• _ABOUT THIS TASK_:
Reproduce exactly the line that contains "middle dip: (259, 150)" and all lines that follow it in the records below, ending with the last one.
-=-=-=-=-
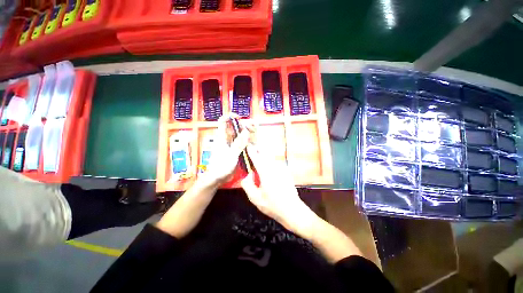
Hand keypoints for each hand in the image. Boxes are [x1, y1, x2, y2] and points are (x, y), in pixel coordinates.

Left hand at [203, 113, 251, 184]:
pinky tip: (251, 144)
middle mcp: (226, 139)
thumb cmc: (221, 166)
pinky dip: (246, 141)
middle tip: (252, 129)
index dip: (230, 117)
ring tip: (253, 136)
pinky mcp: (233, 150)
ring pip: (238, 135)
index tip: (240, 118)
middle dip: (242, 126)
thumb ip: (239, 144)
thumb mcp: (231, 155)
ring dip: (245, 134)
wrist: (217, 178)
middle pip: (233, 127)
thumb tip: (246, 131)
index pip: (223, 121)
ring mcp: (230, 144)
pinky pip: (240, 142)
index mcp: (221, 137)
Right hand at [240, 145, 319, 237]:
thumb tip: (247, 175)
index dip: (252, 151)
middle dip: (259, 150)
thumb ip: (248, 185)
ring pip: (271, 158)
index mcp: (265, 173)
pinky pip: (276, 162)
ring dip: (264, 155)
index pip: (257, 159)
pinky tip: (268, 167)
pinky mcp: (286, 172)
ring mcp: (282, 169)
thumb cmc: (272, 205)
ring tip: (259, 157)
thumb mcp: (255, 198)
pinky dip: (270, 161)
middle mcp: (274, 168)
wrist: (292, 210)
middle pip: (265, 154)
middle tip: (253, 149)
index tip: (248, 146)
-=-=-=-=-
• _RESPONSE FOR THIS EXERCISE_:
middle dip: (259, 150)
thumb ip: (248, 185)
ring pip: (271, 158)
index mcp: (265, 173)
pinky pip: (276, 162)
ring dip: (264, 155)
index pip: (257, 159)
pinky tip: (268, 167)
pinky mcp: (286, 172)
ring mcp: (282, 169)
thumb cmc: (272, 205)
ring tip: (259, 157)
thumb mcp: (255, 198)
pinky dip: (270, 161)
middle mcp: (274, 168)
wrist: (292, 210)
middle pip: (265, 154)
middle tip: (253, 149)
index tip: (248, 146)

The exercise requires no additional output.